Over the past four years, the Government have sought and secured an improved relationship with Russia, and we continue to work with Russia on immense global issues such as the nuclear negotiations with Iran, and to try to make progress towards peace in Syria.
The UK’s national interest lies in a free, democratic, unified, stable and peaceful Ukraine able to make its own decisions about its future. We will continue to do everything we can to support the diplomatic resolution of all the issues I have described, exercising our responsibilities as a permanent member of the United Nations Security Council and working closely with the nations of NATO and the European Union. We will continue to discuss the situation directly with Russia’s leaders.
But we also have a direct national interest in the maintenance of international law, the upholding of treaty obligations, the sovereignty and territorial integrity of independent nations, and the diplomatic resolution of conflicts that affect the peace and security of us all. For that reason, it is important that there is a clear response to these events, and that they are not repeated, and that is what we will pursue with determination in the days and weeks ahead. (…)
Mr William Cash (Stone) (Con): Given what the Foreign Secretary said about his recognition of the sensibilities of Russia in this situation, does he recognise that the EU’s ambitions for the Eastern Partnership and the association agreement over the past 18 months have borne some responsibility for the relationship between Russia and Ukraine? That is especially so given, for example, the express views of an EU diplomat last November, who stated—even threatened—that the Ukrainian leadership would have to come to the EU on their knees if they did not do what the EU wanted.

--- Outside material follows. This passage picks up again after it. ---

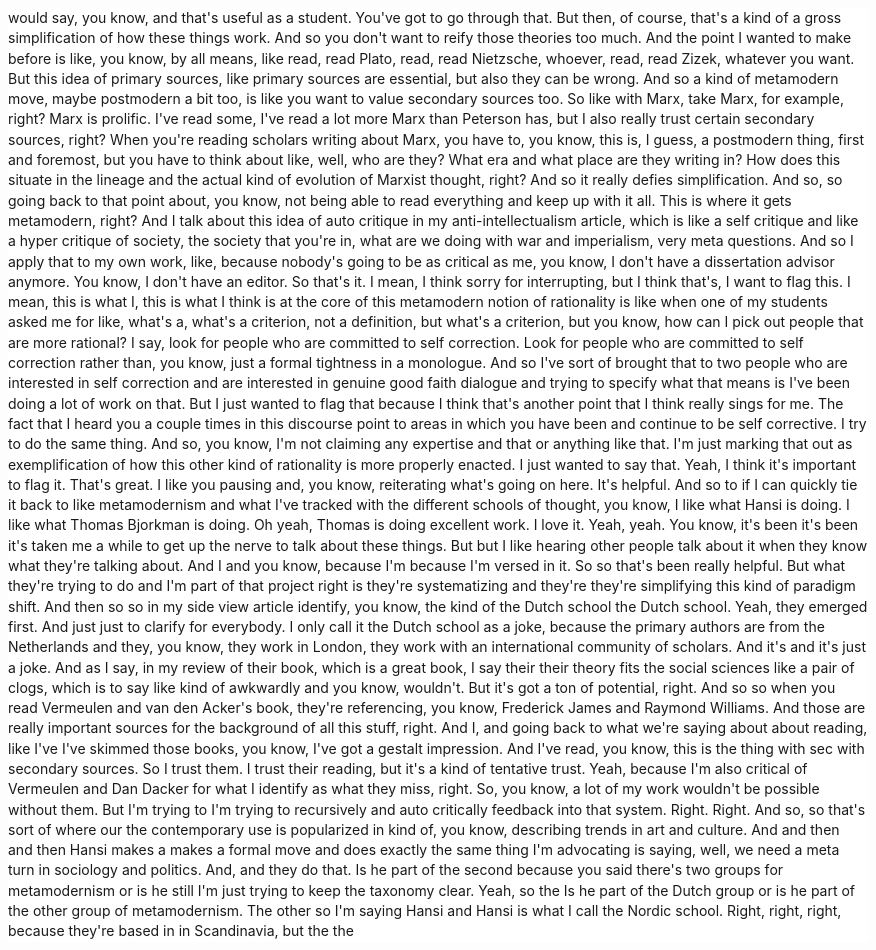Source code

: would say, you know, and that's useful as a student. You've got to go through that. But then, of course, that's a kind of a gross simplification of how these things work. And so you don't want to reify those theories too much. And the point I wanted to make before is like, you know, by all means, like read, read Plato, read, read Nietzsche, whoever, read, read Zizek, whatever you want. But this idea of primary sources, like primary sources are essential, but also they can be wrong. And so a kind of metamodern move, maybe postmodern a bit too, is like you want to value secondary sources too. So like with Marx, take Marx, for example, right? Marx is prolific. I've read some, I've read a lot more Marx than Peterson has, but I also really trust certain secondary sources, right? When you're reading scholars writing about Marx, you have to, you know, this is, I guess, a postmodern thing, first and foremost, but you have to think about like, well, who are they? What era and what place are they writing in? How does this situate in the lineage and the actual kind of evolution of Marxist thought, right? And so it really defies simplification. And so, so going back to that point about, you know, not being able to read everything and keep up with it all. This is where it gets metamodern, right? And I talk about this idea of auto critique in my anti-intellectualism article, which is like a self critique and like a hyper critique of society, the society that you're in, what are we doing with war and imperialism, very meta questions. And so I apply that to my own work, like, because nobody's going to be as critical as me, you know, I don't have a dissertation advisor anymore. You know, I don't have an editor. So that's it. I mean, I think sorry for interrupting, but I think that's, I want to flag this. I mean, this is what I, this is what I think is at the core of this metamodern notion of rationality is like when one of my students asked me for like, what's a, what's a criterion, not a definition, but what's a criterion, but you know, how can I pick out people that are more rational? I say, look for people who are committed to self correction. Look for people who are committed to self correction rather than, you know, just a formal tightness in a monologue. And so I've sort of brought that to two people who are interested in self correction and are interested in genuine good faith dialogue and trying to specify what that means is I've been doing a lot of work on that. But I just wanted to flag that because I think that's another point that I think really sings for me. The fact that I heard you a couple times in this discourse point to areas in which you have been and continue to be self corrective. I try to do the same thing. And so, you know, I'm not claiming any expertise and that or anything like that. I'm just marking that out as exemplification of how this other kind of rationality is more properly enacted. I just wanted to say that. Yeah, I think it's important to flag it. That's great. I like you pausing and, you know, reiterating what's going on here. It's helpful. And so to if I can quickly tie it back to like metamodernism and what I've tracked with the different schools of thought, you know, I like what Hansi is doing. I like what Thomas Bjorkman is doing. Oh yeah, Thomas is doing excellent work. I love it. Yeah, yeah. You know, it's been it's been it's taken me a while to get up the nerve to talk about these things. But but I like hearing other people talk about it when they know what they're talking about. And I and you know, because I'm because I'm versed in it. So so that's been really helpful. But what they're trying to do and I'm part of that project right is they're systematizing and they're they're simplifying this kind of paradigm shift. And then so so in my side view article identify, you know, the kind of the Dutch school the Dutch school. Yeah, they emerged first. And just just to clarify for everybody. I only call it the Dutch school as a joke, because the primary authors are from the Netherlands and they, you know, they work in London, they work with an international community of scholars. And it's and it's just a joke. And as I say, in my review of their book, which is a great book, I say their their theory fits the social sciences like a pair of clogs, which is to say like kind of awkwardly and you know, wouldn't. But it's got a ton of potential, right. And so so when you read Vermeulen and van den Acker's book, they're referencing, you know, Frederick James and Raymond Williams. And those are really important sources for the background of all this stuff, right. And I, and going back to what we're saying about about reading, like I've I've skimmed those books, you know, I've got a gestalt impression. And I've read, you know, this is the thing with sec with secondary sources. So I trust them. I trust their reading, but it's a kind of tentative trust. Yeah, because I'm also critical of Vermeulen and Dan Dacker for what I identify as what they miss, right. So, you know, a lot of my work wouldn't be possible without them. But I'm trying to I'm trying to recursively and auto critically feedback into that system. Right. Right. And so, so that's sort of where our the contemporary use is popularized in kind of, you know, describing trends in art and culture. And and then and then Hansi makes a makes a formal move and does exactly the same thing I'm advocating is saying, well, we need a meta turn in sociology and politics. And, and they do that. Is he part of the second because you said there's two groups for metamodernism or is he still I'm just trying to keep the taxonomy clear. Yeah, so the Is he part of the Dutch group or is he part of the other group of metamodernism. The other so I'm saying Hansi and Hansi is what I call the Nordic school. Right, right, right, because they're based in in Scandinavia, but the the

Mr Hague: We are talking about an association agreement that remains on the table between the EU and Ukraine, and a deep and comprehensive free-trade area. That is similar to something that Ukraine would willingly enter into. There is no requirement from the EU that it does that, and it is a very different thing to EU membership. It was being discussed with the Yanukovych Administration, because they wanted to discuss it with the European Union. I assure my hon. Friend that from everything I have seen in Ukraine, having been there on Sunday and Monday, there is strong political unity in that country that welcomes seeing the back of President Yanukovych, and that wants to enter into closer association with the European Union. That is its sovereign right and decision, and we should be prepared to defend its right to make those decisions.